Pastor Mensa Otabil, Founder and General Overseer of the International Central Gospel Church (ICGC), has chided authorities of the Kotoka International Airport (KIA) for what he considers a display of low level of wisdom.
He said the Kotoka International Airport, which is a major transit point in West Africa, lacks among other things, a jet way (tunnel that connects the plane to the terminal) for passengers coming off the plane.
“So anybody who arrives at Kotoka International Airport gets down in this day and age from the plane and descends; there is not a jet way. Almost every country has a jet way to protect you from the elements but in Ghana No! No!
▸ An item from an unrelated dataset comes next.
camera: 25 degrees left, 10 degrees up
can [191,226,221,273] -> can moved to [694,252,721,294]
No!” he bemoaned.
Pastor Otabil said not only does the airport lack a jet way, but its sanitary situation is also nothing to write home about.
“You go through immigration and baggage claim and you want to go to the washroom and there too no toilet roll and the water is not flushing and so you come out of the plane and your first introduction is the wisdom of the people,” he stated.
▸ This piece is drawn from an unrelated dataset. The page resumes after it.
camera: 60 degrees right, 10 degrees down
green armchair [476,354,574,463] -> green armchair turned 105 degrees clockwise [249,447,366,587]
Pastor Otabil said these are issues that the application of knowledge (wisdom) can solve but it is not often so in Ghana.
“If you see rubbish by the road side and you cannot collect it; we don’t have addresses to our homes and we have to use buildings and trees as signs, it is a collective packaging of Ghanaian wisdom,” he said.
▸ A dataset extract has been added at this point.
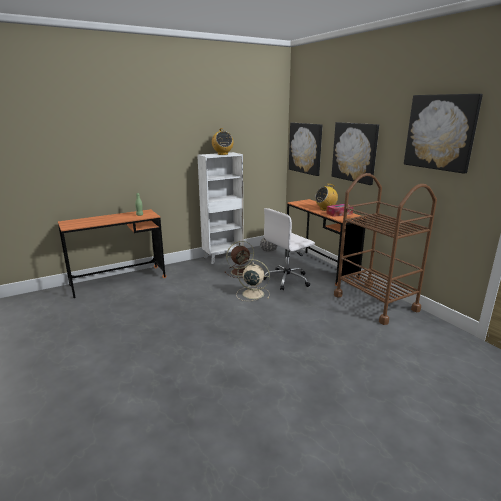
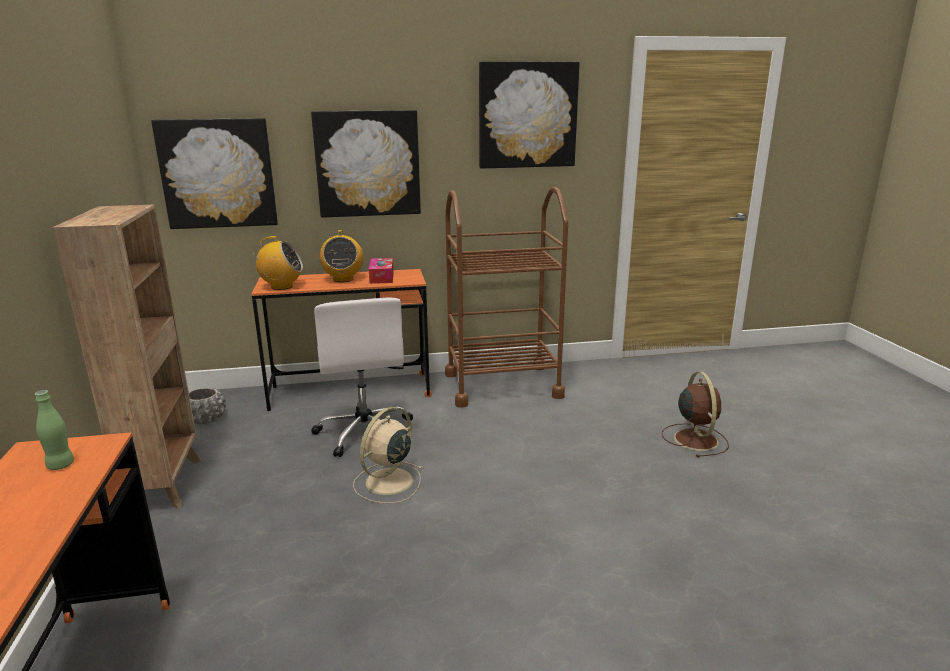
camera: 70 degrees left, 0 degrees up
white bookcase [197,152,244,264] -> brown bookcase [53,204,201,509]
radio [212,128,234,155] -> radio moved to [250,236,303,290]
brown fan [225,241,254,278] -> brown fan moved to [662,372,729,458]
He was speaking at the special 17th anniversary church service of the ICGC Hosanna Temple, Nungua, on the topic, “Wisdom:
Knowledge Is Not Wisdom.”
Explaining what wisdom entails using scriptures, Pastor Otabil stated that wisdom is not just the love or acquisition of knowledge, but rather the solutions to problems.
“So when we talk about wisdom, we are talking about solutions to problems. You can see the level of wisdom in a person by the problems he can solve or not solve so also you can see the level of wisdom in a society by the problems they can or cannot solve,” he underscored.
He also noted that every problem is a wisdom problem, adding that the challenge with Africans is that “we see problems first as spiritual.”
He continued, “I am not saying don’t pray or there is no spiritual dimension to life, but before you pray use wisdom; before you even spiritualize something, ask yourself ‘what kind of wisdom am I using to solve this,’” he urged the congregation.
Pursue Wisdom
He said wisdom is a principal thing but oftentimes people leave out wisdom in search of other things which cannot solve their problems.
Pastor Otabil further explained that the Bible’s attribution of wisdom in Psalm 104:24, 19:1-3, to a female signifies that it must be pursued passionately the way a man would go out looking for a woman in life.
“Go out of your way to get it; if you don’t pursue it you will not get it, your life is the manifestation of your wisdom,” he observed.